Michael Sather, local MLA and this year’s bird count coordinator, also has concerns.

“Cranberries and blueberries are not bird-friendly farming,” he tells me, “but what broke my heart was seeing some nice big cottonwoods cut down near the ditches. They make great bird nesting sites.”

As I write this, Sather awaits a final count when volunteers from Coquitlam and Langley report in. He says numbers look good so far.

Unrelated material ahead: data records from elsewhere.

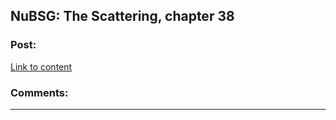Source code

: ## NuBSG: The Scattering, chapter 38

### Post:

[Link to content](https://forums.spacebattles.com/posts/21826957/)

### Comments:

---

The AFN has tried to recruit young blood without success according to Kees. Members are aging. Kees is 84. It’s too bad young families haven’t grasped the opportunity to learn from folks like him. A walk along the dike is even more enjoyable when you learn the call of a bird you never noticed before, or watch one evade a peregrine falcon.

•••••

On the Ridunkulist:

“We’ve learned more about what works and what doesn’t,” Heritage Minister James Moore said last week, referring to a plan to speed Nexus card holders through Canadian customs.

Moore said holders will soon circumvent line-ups at YVR. “We want to make it easier for people to come up from the U.S.,” he said.

This hasn’t worked at the Pacific truck crossing into Canada, as agents recently turned off the lights for the Nexus line early. It runs along the duty-free shop. That definitely doesn’t work.

The Nexus lane was plugged by folks who zipped into the trucks-only lane to the right of Nexus. Rig drivers leaned on horns. The cheaters then budged into the Nexus lane, where they got a similar response.

Folks who’d legitimately visited the duty free shop got the same reception.

Insults were hurled – “don’t budge in, cheater.”

Luckily, no Texans with six guns in their glove boxes today.

This problem for Nexus, Mr. Moore, should have been fixed long ago. On the American side coming down, an agent directed traffic. On our side, chaos ruled freely.

When I finally reached the custom booth with my card in hand, the agent said things would improve next March, when Nexus was shifted far left.

“But if you visit the duty free shop, sir, you’ll have to cross all the lanes to Nexus.”

Who’s on first, Mr. Moore?  Could we move the duty free shop a few miles south so the smart shoppers could stock up before they reach the border lanes that begin as four, then narrow to two again just as the custom’s booth comes into view? Where the duty free stands now, we’d have four lanes all the time.

Finally, could you talk to the guy who turned off the Nexus lane lights before someone gets hurt?

The sign at the foot of 176th just before going up the hill to the Golden Ears Bridge exit reads, “Don’t follow too close.”

Adverbs end with ‘ly.’

Have a great New Year folks, and don’t follow too closely.

 

Jack Emberly is a retired teacher, local author and environmentalist.